Les professionnels estiment pouvoir utiliser ces méthodes dans leur travail quotidien. « La formation m’a permis de mieux me positionner à l’égard des jeunes, notamment les décrocheurs scolaires dont j’ai la charge, explique Mohamed Meghit. Ils ont des choses à dire, mais souvent ils s’expriment par la violence. Avec ces ateliers, on se confronte à leur manière de penser. Les modules permettent de libérer la parole sur des sujets intimes ou d’actualité, de développer leur esprit d’analyse et de mieux travailler sur les questions sensibles. Je pense à la radicalisation. Face à un jeune fermé, je me sens plus armé pour discuter de sa vision du monde, sans aborder le sujet frontalement, sans l’éviter non plus ou lui imposer ce que je pense. »
Alors que la phase de formation et d’expérimentation s’achève dans la plupart des sites, reste à diffuser ces « ateliers de la pensée critique ». Des formations devraient ainsi voir le jour au-delà des « cités éducatives », à destination par exemple des travailleurs sociaux du Centre de formation de l’Essonne, à Grigny. Et chaque professionnel est amené à devenir, en quelque sorte, un ambassadeur de la pensée critique.

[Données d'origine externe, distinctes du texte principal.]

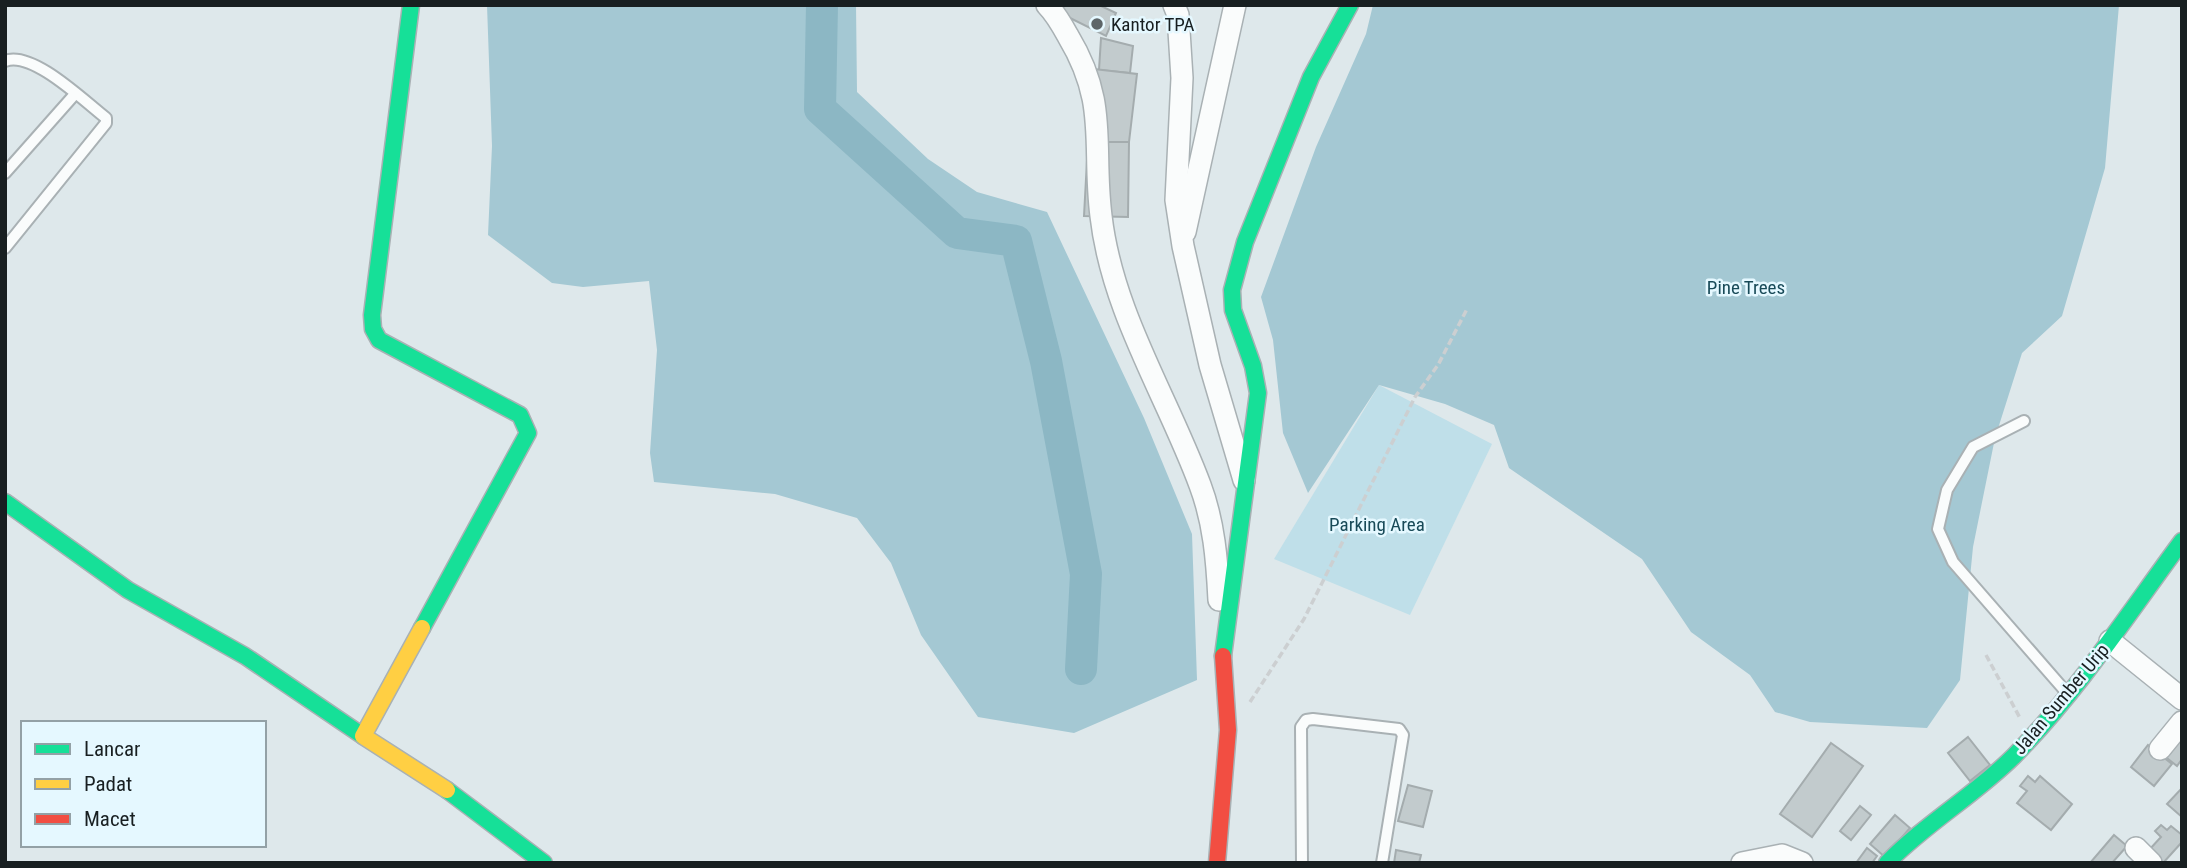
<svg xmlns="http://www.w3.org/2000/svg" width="2187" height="868" viewBox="0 0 2187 868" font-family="'Roboto Condensed',sans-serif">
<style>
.green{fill:#bfdfe9}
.forest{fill:#a4c8d3}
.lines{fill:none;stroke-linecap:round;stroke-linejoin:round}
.river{stroke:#8cb7c4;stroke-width:32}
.building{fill:#c2cbcd;stroke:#a4acae;stroke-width:2}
.lane-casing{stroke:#a9b1b4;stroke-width:14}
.street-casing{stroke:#a9b1b4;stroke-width:24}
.fast-casing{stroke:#a9b1b4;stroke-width:19}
.slow-casing{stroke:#a9b1b4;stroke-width:19}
.jam-casing{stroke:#a9b1b4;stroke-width:19}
.path{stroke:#cccfd1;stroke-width:3.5;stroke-dasharray:7 3.5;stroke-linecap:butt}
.lane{stroke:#fafcfc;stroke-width:10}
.street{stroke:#fafcfc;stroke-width:21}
.fast{stroke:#16e098;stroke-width:16}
.slow{stroke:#ffcf43;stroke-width:16}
.jam{stroke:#f24e42;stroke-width:16}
.poi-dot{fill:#5d6568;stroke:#e5f8ff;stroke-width:2.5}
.labels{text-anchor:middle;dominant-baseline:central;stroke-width:5;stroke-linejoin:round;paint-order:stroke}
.poi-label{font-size:19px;fill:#181f21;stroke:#e5f8ff;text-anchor:start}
.park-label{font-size:19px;fill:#184a58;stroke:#e5f8ff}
.street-label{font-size:19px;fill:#181f21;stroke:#e5f8ff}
</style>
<rect width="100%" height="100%" fill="#dee8eb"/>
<!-- green -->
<path class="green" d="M1379 385 1492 444 1410 615 1274 559Z"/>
<!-- forest -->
<g class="forest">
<path d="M487 5H856L857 92 928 159 977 192 1047 212 1144 418 1192 534 1197 680 1074 733 978 717 921 635 891 563 857 518 775 494 654 482 650 453 657 350 649 281 583 287 552 283 488 235 492 146Z"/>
<path d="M1373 5H2119L2105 168 2062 316 2022 353 1995 438 1973 547 1960 680 1927 728 1810 722 1775 712 1750 675 1691 632 1642 559 1509 468 1494 425 1445 404 1379 385 1308 493 1283 433 1273 340 1261 297 1316 147 1366 34Z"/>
</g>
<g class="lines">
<!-- river -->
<path class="river" d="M822 5 820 109 957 233 1016 241 1046 361 1086 574 1081 669"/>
</g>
<!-- building -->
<g class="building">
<path d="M1064 5H1099L1116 13 1106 36 1060 13Z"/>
<path d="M1101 38 1133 46 1130 73 1099 70Z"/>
<path d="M1094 69 1137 74 1129 142H1088Z"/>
<path d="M1088 142H1129L1128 217 1084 216Z"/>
<path d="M2182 730V759L2177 766 2163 755Z"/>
<path d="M1968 737 1990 765 1970 781 1948 753Z"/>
<path d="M1831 743 1863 766 1812 837 1780 814Z"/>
<path d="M2148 745 2172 764 2154 786 2131 767Z"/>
<path d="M2028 776 2035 782 2040 776 2072 804 2051 830 2017 803 2027 791 2020 786Z"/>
<path d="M1408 785 1432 791 1423 827 1398 821Z"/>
<path d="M2182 788V817L2167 804Z"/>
<path d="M1860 806 1871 815 1851 840 1840 831Z"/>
<path d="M1895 815 1910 828 1885 857 1870 844Z"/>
<path d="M2161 825 2167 830 2171 826 2182 835V842L2163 863 2149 850 2161 837 2155 831Z"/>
<path d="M2114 835 2127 846 2112 863H2090Z"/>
<path d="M1867 848 1877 856 1872 863H1856Z"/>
<path d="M1396 850 1421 855 1419 863H1394Z"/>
</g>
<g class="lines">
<defs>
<g id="lane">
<path d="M5 61C32 50 84 101 106 118V123L5 248"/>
<path d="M5 173 75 94"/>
<path d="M2024 421 1973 447 1947 490 1938 529 1953 562 2067 693"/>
<path d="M1302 863 1301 727 1306 720 1313 719 1399 729 1403 735 1382 863"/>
</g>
<g id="street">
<path d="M1047 5C1056 14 1062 25 1068 36 1109 104 1092 144 1101 216 1112 312 1167 396 1200 485 1214 522 1217 560 1219 600"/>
<path d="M1174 5 1178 15 1182 78 1176 200 1183 246 1210 365 1244 480"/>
<path d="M1185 232 1235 5"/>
<path d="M2110 641 2182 699"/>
<path d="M2160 749 2182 722"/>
<path d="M2136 848 2151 863"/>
<path d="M1742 863 1782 855 1802 863"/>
</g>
<g id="fast">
<path d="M411 5 372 315 373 329 379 340 520 415 528 433 422 628"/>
<path d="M5 502 128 590 245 656 363 736"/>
<path d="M1223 656 1258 393 1253 366 1233 310 1232 290 1245 242 1311 77 1350 5"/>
<path d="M447 790 544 863"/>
<path d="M1887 863C1926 823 1975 795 2014 756 2078 691 2128 614 2182 541"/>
</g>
<path id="slow" d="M422 628 363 736 447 790"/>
<path id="jam" d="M1217 863 1228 730 1223 656"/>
</defs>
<!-- lane casing -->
<use href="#lane" class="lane-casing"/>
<!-- street casing -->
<use href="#street" class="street-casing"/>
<!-- fast casing -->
<use href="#fast" class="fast-casing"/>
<!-- slow casing -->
<use href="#slow" class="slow-casing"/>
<!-- jam casing -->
<use href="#jam" class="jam-casing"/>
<!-- path -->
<g class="path">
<path d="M1986 655 2020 718"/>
<path d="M1250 702 1304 619 1415 397 1438 365 1467 309"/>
</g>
<!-- lane -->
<use href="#lane" class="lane"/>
<!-- street -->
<use href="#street" class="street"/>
<!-- fast -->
<use href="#fast" class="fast"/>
<!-- slow -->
<use href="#slow" class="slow"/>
<!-- jam -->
<use href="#jam" class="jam"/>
</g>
<!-- markers -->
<circle class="poi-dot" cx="1097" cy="24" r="7"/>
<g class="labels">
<!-- poi labels -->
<g class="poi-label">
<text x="1111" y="24">Kantor TPA</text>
</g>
<!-- park labels -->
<g class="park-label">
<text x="1746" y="287">Pine Trees</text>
<text x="1377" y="524">Parking Area</text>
</g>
<!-- street labels -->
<g class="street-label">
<text transform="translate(2061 699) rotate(-50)">Jalan Sumber Urip</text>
</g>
</g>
<!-- border -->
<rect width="2187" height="868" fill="none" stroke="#181f21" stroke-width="14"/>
<!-- legend -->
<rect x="21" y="721" width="245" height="126" fill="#e5f8ff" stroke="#93a1a6" stroke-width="2"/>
<rect x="35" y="744" width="35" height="10" fill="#16e098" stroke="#93a1a6" stroke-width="2"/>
<text x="84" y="756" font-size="21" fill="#181f21">Lancar</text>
<rect x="35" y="779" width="35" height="10" fill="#ffcf43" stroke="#93a1a6" stroke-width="2"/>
<text x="84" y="791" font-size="21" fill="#181f21">Padat</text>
<rect x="35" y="814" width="35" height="10" fill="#f24e42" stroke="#93a1a6" stroke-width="2"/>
<text x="84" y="826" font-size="21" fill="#181f21">Macet</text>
</svg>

(1) Programme de prévention en milieu scolaire contre le racisme et le sexisme. Il réunit l’Union des étudiants juifs de France, SOS Racisme et la Fédération des associations générales étudiantes (Fage).

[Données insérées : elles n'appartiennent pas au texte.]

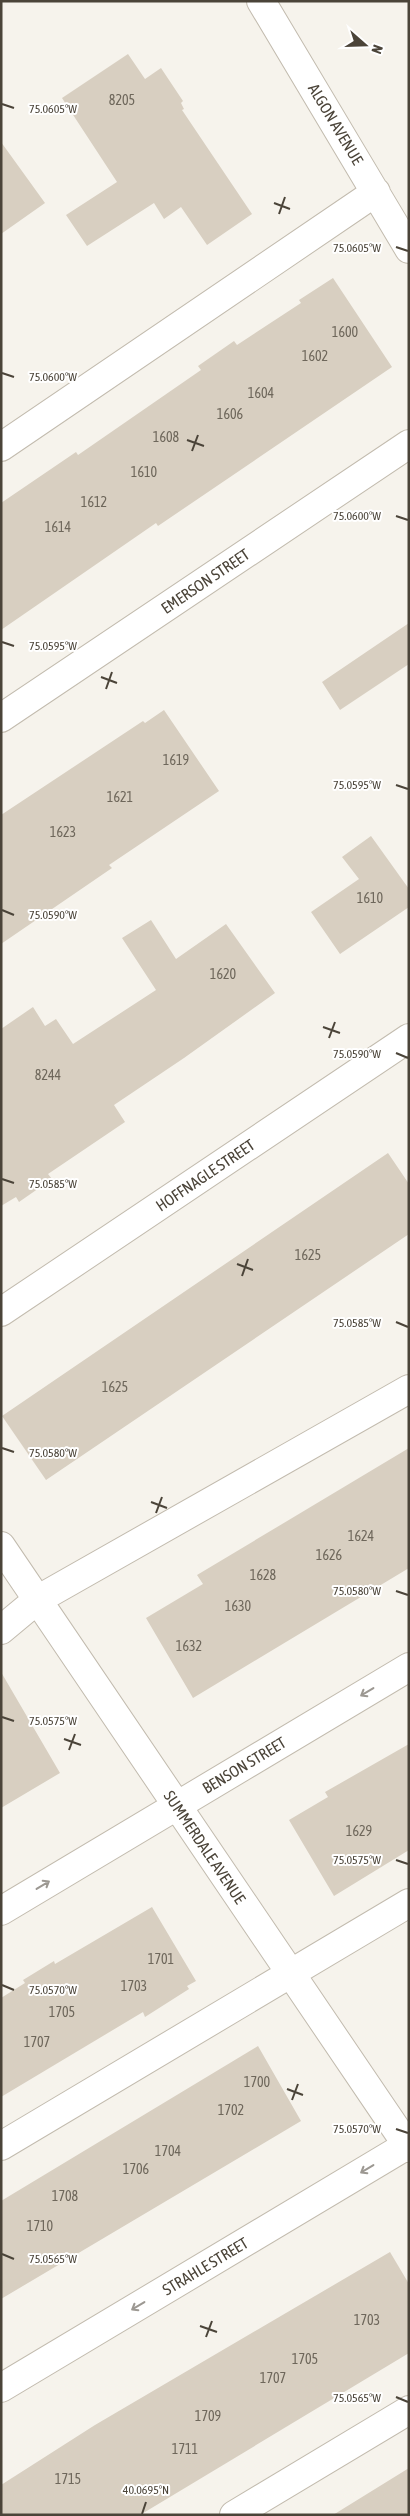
<svg xmlns="http://www.w3.org/2000/svg" width="410" height="2516" font-family="'Asap Condensed',sans-serif">
<style>
.building{fill:#d8cfc1}
.lines{fill:none;stroke-linecap:round;stroke-linejoin:round}
.minor-casing{stroke:#c2bbae;stroke-width:30}
.minor{stroke:#fff;stroke-width:28}
.oneway{stroke:#9c9892}
.ticks{fill:none;stroke:#4b4439;stroke-width:2}
.labels{text-anchor:middle;dominant-baseline:central;stroke-width:4;stroke-linejoin:round;paint-order:stroke}
.number-label{font-size:14px;fill:#6e675b}
.street-label{font-size:16px;fill:#4b4439;stroke:#fff}
.ticks-label{font-size:12px;text-anchor:middle;fill:#4b4439;stroke:#fff;stroke-width:4;stroke-linejoin:round;paint-order:stroke}
</style>
<rect width="100%" height="100%" fill="#f6f3ec"/>
<path class="building" d="M128,54L145,79L161,68L183,101L181,103L184,109L182,110L252,214L207,245L181,207L164,219L154,203L87,246L66,215L117,182L62,98Z
M1,142L45,203L1,234Z
M333,278L392,367L158,526L156,523L1,630V503L76,452L78,455L201,370L198,366L234,341L237,345L301,303L299,300Z
M409,623V664L340,710L322,682Z
M164,710L219,791L109,865L112,868L1,944V815L143,721L145,723Z
M371,836L409,889V907L340,954L311,912L359,879L342,857Z
M151,920L176,959L226,924L275,993L184,1058L114,1105L125,1122L48,1174L52,1179L19,1202L16,1197L1,1206V1029L33,1007L45,1026L56,1019L73,1044L156,990L122,938Z
M388,1153L409,1184V1234L46,1480L2,1416Z
M409,1448V1568L193,1698L146,1618L203,1584L197,1575Z
M1,1672L60,1773L1,1808Z
M409,1744V1850L334,1896L289,1820L328,1797L325,1792Z
M152,1907L196,1981L187,1986L189,1989L145,2017L143,2012L1,2097V1998L25,1983L23,1980L54,1961L55,1964Z
M258,2046L301,2121L1,2299V2201Z
M390,2252L409,2284V2353L140,2515H1V2485L95,2425Z
M409,2468V2515H333Z"/>
<g class="lines">
<g class="minor-casing">
<path id="minor" d="M261,1L409,249
M1,447L376,192
M1,718L409,444
M1,1312L409,1038
M1,1546L409,2148
M1,1630L37,1600L409,1389
M1,1911L409,1667
M1,2146L409,1903
M1,2388L409,2144
M234,2515L409,2410"/>
</g>
<use href="#minor" class="minor"/>
</g>
<defs><path id="oneway-shaft" d="M-6 0H5M1.5-3L5.5 0L1.5 3" fill="none" stroke-width="1.6" stroke-linecap="round" stroke-linejoin="round" transform="scale(1.25)"/></defs>
<g class="oneway">
<use href="#oneway-shaft" transform="translate(367 1692) rotate(149)"/>
<use href="#oneway-shaft" transform="translate(43 1885) rotate(-31)"/>
<use href="#oneway-shaft" transform="translate(367 2169) rotate(149)"/>
<use href="#oneway-shaft" transform="translate(138 2306) rotate(149)"/>
</g>
<path class="ticks" d="M2,104L14,108M274,203L290,209M279,214L285,197M396,247L408,251M2,373L14,377M187,440L204,446M192,451L198,435M396,516L408,520M2,642L14,646M101,677L117,683M106,689L112,672M396,785L408,789M2,910L14,915M323,1027L340,1033M329,1038L335,1022M396,1053L408,1058M2,1179L14,1183M237,1264L253,1270M242,1276L248,1259M396,1322L408,1327M2,1448L14,1452M151,1502L167,1508M156,1513L162,1497M396,1591L408,1595M2,1717L14,1721M64,1739L81,1745M69,1750L75,1734M396,1860L408,1864M2,1985L14,1990M287,2089L303,2095M292,2100L298,2084M396,2129L408,2133M2,2254L14,2259M200,2326L217,2332M206,2337L212,2321M396,2397L408,2402M142,2514L146,2502"/>
<g class="labels">
<g class="number-label">
<text x="122" y="100">8205</text>
<text x="345" y="332">1600</text>
<text x="315" y="356">1602</text>
<text x="261" y="393">1604</text>
<text x="230" y="414">1606</text>
<text x="166" y="437">1608</text>
<text x="144" y="472">1610</text>
<text x="94" y="502">1612</text>
<text x="58" y="527">1614</text>
<text x="176" y="760">1619</text>
<text x="120" y="797">1621</text>
<text x="63" y="832">1623</text>
<text x="370" y="898">1610</text>
<text x="223" y="974">1620</text>
<text x="48" y="1075">8244</text>
<text x="308" y="1255">1625</text>
<text x="115" y="1387">1625</text>
<text x="361" y="1536">1624</text>
<text x="329" y="1555">1626</text>
<text x="263" y="1575">1628</text>
<text x="238" y="1606">1630</text>
<text x="189" y="1646">1632</text>
<text x="359" y="1831">1629</text>
<text x="161" y="1959">1701</text>
<text x="134" y="1986">1703</text>
<text x="62" y="2012">1705</text>
<text x="37" y="2042">1707</text>
<text x="257" y="2082">1700</text>
<text x="231" y="2110">1702</text>
<text x="168" y="2151">1704</text>
<text x="136" y="2169">1706</text>
<text x="65" y="2196">1708</text>
<text x="40" y="2226">1710</text>
<text x="367" y="2320">1703</text>
<text x="305" y="2359">1705</text>
<text x="273" y="2378">1707</text>
<text x="208" y="2416">1709</text>
<text x="185" y="2449">1711</text>
<text x="68" y="2479">1715</text>
</g>
<g class="street-label">
<text transform="translate(336 124) rotate(59)">ALGON AVENUE</text>
<text transform="translate(205 581) rotate(-34)">EMERSON STREET</text>
<text transform="translate(205 1175) rotate(-34)">HOFFNAGLE STREET</text>
<text transform="translate(244 1765) rotate(-31)">BENSON STREET</text>
<text transform="translate(205 1847) rotate(56)">SUMMERDALE AVENUE</text>
<text transform="translate(205 2266) rotate(-31)">STRAHLE STREET</text>
</g>
</g>
<g class="ticks-label">
<text x="53" y="113">75.0605°W</text>
<text x="357" y="252">75.0605°W</text>
<text x="53" y="381">75.0600°W</text>
<text x="357" y="520">75.0600°W</text>
<text x="53" y="650">75.0595°W</text>
<text x="357" y="789">75.0595°W</text>
<text x="53" y="919">75.0590°W</text>
<text x="357" y="1058">75.0590°W</text>
<text x="53" y="1188">75.0585°W</text>
<text x="357" y="1327">75.0585°W</text>
<text x="53" y="1457">75.0580°W</text>
<text x="357" y="1595">75.0580°W</text>
<text x="53" y="1725">75.0575°W</text>
<text x="357" y="1864">75.0575°W</text>
<text x="53" y="1994">75.0570°W</text>
<text x="357" y="2133">75.0570°W</text>
<text x="53" y="2263">75.0565°W</text>
<text x="357" y="2402">75.0565°W</text>
<text x="146" y="2494">40.0695°N</text>
</g>
<rect width="410" height="2516" fill="none" stroke="#4b4439" stroke-width="5"/>
<g transform="translate(365 45) rotate(110)" stroke="#ffffff" stroke-width="4" paint-order="stroke">
<path d="M0-4L9 19L0 12L-9 19Z" fill="#4b4439"/>
<text y="-8" font-size="14" font-weight="bold" text-anchor="middle" fill="#4b4439">N</text>
</g>
</svg>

(2) « Comprendre. Ecouter les jeunes des quartiers populaires pour les accueillir dans la démocratie », ANCT, 2021 – A consulter sur : bit.ly/3ANDzpw.
(3) « Agir. Développer la pensée critique avec les professionnels de la jeunesse et les jeunes adultes des quartiers populaires », ANCT, 2021 – A consulter sur : bit.ly/3VofsXY.
(4) Lire à ce propos Adolescence et idéal démocratique. Accueillir les jeunes des quartiers populaires, de Joëlle Bordet et Philippe Gutton, éd. In Press, 2014.